Unfortunately, point-of-care blood gas machines do not routinely have albumin assays. All approaches to assessing metabolic acidosis status ideally need measured plasma albumin concentration.  Without a known plasma albumin concentration, it is possible to still calculate the sodium−chloride and lactate effects on base excess, which provide important information. This also allows calculating other ions but without correcting for albumin effects. In sicker patients, preoperative albumin concentrations are likely to be close to or less than 35 g/l. In two large Australian and New Zealand studies, we found the median albumin concentrations for patients undergoing major surgery were 36 g/l for American Society of Anesthesiologists (Schaumburg, Illinois) Physical Status III patients and 32 g/l for American Society of Anesthesiologists Physical Status IV patients. These translate to base excess effects of +1.5 and +2.5 mM, respectively. In the absence of intraoperative albumin therapy, plasma albumin concentrations after major surgery may be lower still, around 30 g/l  a base excess effect of +3 mM. Therefore, in the absence of a known albumin concentration, the other-ion effect on base excess will often be between 1 to 4 mM more negative than calculated if not corrected for changes in albumin (examples 1, 2, and 4 in Boxes 1, 2, and 4). In contrast, therapy with 5% albumin can cause acidosis aggravated by chloride in carrier solutions (example 3 in Box 3).

The Stewart approach dramatically simplifies understanding intravenous fluid therapy.  A Stewart explanation for acidosis after saline therapy is that as saline infusion continues, plasma chloride concentration increases faster than sodium concentration, decreasing the sodium−chloride difference, the primary component of the plasma strong ion difference, and is acidifying.  The key point is the relative difference between the sodium and chloride concentrations. A patient can have hyponatremia but chloride in the reference range, a relative hyperchloremic metabolic acidosis. Infused lactated Ringer’s solution (Hartmann’s solution) produces less metabolic acidosis than similar volumes of saline because when lactate strong anions are removed from plasma, the plasma strong ion difference is increased, which is alkalinizing. This is a much simpler explanation than complex descriptions of hepatic bicarbonate production.  Solutions such a PlasmaLyte (Baxter Healthcare, Australia)  also have rapidly cleared acetate and gluconate strong anions, again widening the strong ion difference. An alternative explanation for postinfusion acidosis uses bicarbonate dilution as the mechanism but is limited in quantifying effects.

Using Stewart principles, sodium bicarbonate is sodium ions with carbon dioxide.  Sodium bicarbonate therapy is alkalinizing because it is an infusion of sodium strong cations without a strong anion.
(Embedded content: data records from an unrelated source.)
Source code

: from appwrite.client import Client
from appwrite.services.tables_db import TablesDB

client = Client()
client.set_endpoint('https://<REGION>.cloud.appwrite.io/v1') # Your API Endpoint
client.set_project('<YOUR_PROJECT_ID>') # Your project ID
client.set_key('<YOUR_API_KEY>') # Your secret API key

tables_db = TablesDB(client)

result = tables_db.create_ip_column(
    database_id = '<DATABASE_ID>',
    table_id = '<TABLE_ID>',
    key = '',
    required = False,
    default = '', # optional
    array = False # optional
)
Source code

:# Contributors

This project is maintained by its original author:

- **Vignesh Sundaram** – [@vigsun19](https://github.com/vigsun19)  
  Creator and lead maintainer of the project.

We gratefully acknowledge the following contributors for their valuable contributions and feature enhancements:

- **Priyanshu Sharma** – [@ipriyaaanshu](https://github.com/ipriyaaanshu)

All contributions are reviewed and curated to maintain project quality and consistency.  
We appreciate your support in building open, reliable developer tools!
Using the concentrated (1,000 mM, 8.4%) preparations will predominantly increase plasma sodium relative to chloride and increase the strong ion difference, which is alkalizing. Conversely, the more dilute 1.26% (150 mM) solutions available in some countries will require 6.7 times the volume for the same amount of sodium bicarbonate and will largely act by decreasing plasma chloride concentration rather than increasing sodium again increasing the strong ion difference (example 3 in Box 3).

Bedside Stewart does not definitively describe metabolic acid–base changes, but is meant to be a useful tool in clinical practice in the operating room and other critical care settings. The main points in using Bedside Stewart in anesthesia care are as follows: (1) the partial pressure of carbon dioxide remains the key respiratory metric; (2) use base excess; (3) consider the sodium−chloride difference; (4) adjust for albumin; (5) measure lactate whenever possible and include in assessing risk; and (6) look for trash (other) ions. Bedside Stewart allows us to quantitatively assess overall metabolic acid–base status and have quantitative insight into the underlying causes for changes. Nileshwar’s SALT mnemonic and Friesen’s web application can enhance using this approach. I hope that readers will try this bedside approach and compare it to their current practice for patients requiring arterial or venous blood gas analysis. Give it a test drive.